For a while in the 1990s we were full brakes and full speed ahead. People were getting the economy back on track and we all discovered: you can't do that without being in your life. Even the people in denial and fighting that basic factor were worked over by group dynamics which required presence.
This was before 4000 choices of energy drink and a non-profit craze. The world seemed split like an atom....came up, uh, what word do we say now? Us young people had had good educations and had already started down the roads to, all fresh and excited about "the American dream" and the promises of a prosperous nation. Our middle agers were towing "the mainstream" and losing the Greatest Generation. Our mentors and leaders were not in Washington. Not except for visits and carrying the batons to the face we need to put on.
"You're fucking kidding me?" A manager was sucking a cigarette in two drags and letting the body fluids and drinks ooze out of a trash bag before carting it to a dumpster. He'd whittled his entire vocabulary down to those four words though he'd studied philosophy and psychology. It didn't matter if "the news" was good or bad. "Yah," an out-of-work Ukrainian mechanic said back. "Is he?" The manager asked a co-worker. The co-worker shrugged and walking away loudly mumbled, "How the fuck would I know if he's fucking kidding you?"
"What this mean 'kidding'?" The Ukrainian asked me.
"Means faking or pretending," I told the mechanic's girlfriend. She translated and the man's face fell out of the trying to uphold smile--new day. He pointed his finger at the manager and said something in Ukrainian. The girlfriend translated: "Don't point at me." The finger then pointed at the sky and he asked the girlfriend to explain, he shouldn't be accused of breaking the pipes, that's bullshit, and he'd explained he was a mechanic and not a plumber. "Did he tell me that in English?"
A squid of an electric sound zapped and hissed. Cooler lights flckered then kah-put'd. Workers sighed and frowned. The boombox kept playing. And stockers who'd worked up to letting their personalities "shine" but only at work pulled dance moves with inventory and mentally wrote if this was a movie. "You're fucking kidding me?" The manager asked the ceiling.
In the parking lot a makeshift team of kind of like human resources rotating assistant managers tried to sort which stores were at what exit. Highway traffic had been picking back up and, too young to sell alcohol; if that one's there until the other one's kids come home from school; just left, the MOD or the manager of the store? A mounting list of snafus and issues per new policy demands. A pot of coffee. Highlighters rainbowing schedules and reports. "Are you really Human Resources?" A guy in a shirt and tie under his tee shirt asked. "No, but we're people who care."
"Good because I've been sent to four different stores this week. This is only Wednesday. And I'm out of gas."

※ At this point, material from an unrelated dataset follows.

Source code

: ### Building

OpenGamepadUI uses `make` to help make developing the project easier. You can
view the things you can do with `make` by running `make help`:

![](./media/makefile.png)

Between the pay and the debts and the mis-spending of budget and the unforseen costs of damaged property, just go to work and work was becoming nearly impossible for most everyone. As was getting through a day without confrontation between people not working and workers. One visiting manager had off-the-record taught us by example that the store couldn't also be "social services". She'd recite not my problem, not my problem before having to approach on the nod in front of the pumps, or, piling up groups of people waiting for an EBT holder. Then she'd diplomat. Maybe one out of six people needed to PARK IT OVER THERE OR IT WILL BE TOWED. Some people got out of steaming vehicles with hands up, waving, NOT ON ANYTHING.
Some of the days in a final phase of the last free stuff UNLESS....find a program....for your friend then....were a crush of rambling inactivity even while previously "laid back" workers were drilled on not succumbing to apathy.
"Wassthat?"
"Not caring."
"And if you don't care about yourself, just so you know, most of us are FILLED UP."
A woman with big hair piled under a floppy painter's hat shook her head, no, not me either.
I have my own to care for was implied.
An abundance of people showed up in the mornings at stores on the highways and all over in the mountains. Political frozen-over was in a thaw. There were, of course, people who kept on being political. And there were those feeling ousted, so fine ah-ga-me-su. An older woman gasped then pressed her lips together. Then walked over to a man painting and whapped him on the back of the head. "How dare you teach younger people to curse in Greek." He smirked. A manager called out, "That's a cuss?!"
"Why?"
"Told me it was a friendly greeting." The manager put a hand over his mouth. Shook his head. "And on a Sunday, so you know who I cussed."
The painting man smirked harder and winked. "Perfect world, not so perfect eh?!" He dripped paint on the shoulder of the older woman.
"Because your recovery is yours, get it?" Other workers had worked through a short list of blames and excuses and into a daily sort of okay and not okay on the agenda. Apparently a couple, someone mouthed.
"Okay, so this hand-held device makes your labels," a visiting manager started to explain. Someone asked, "Who drowned ours in IPA?"
"Come on I'll show you how on this one."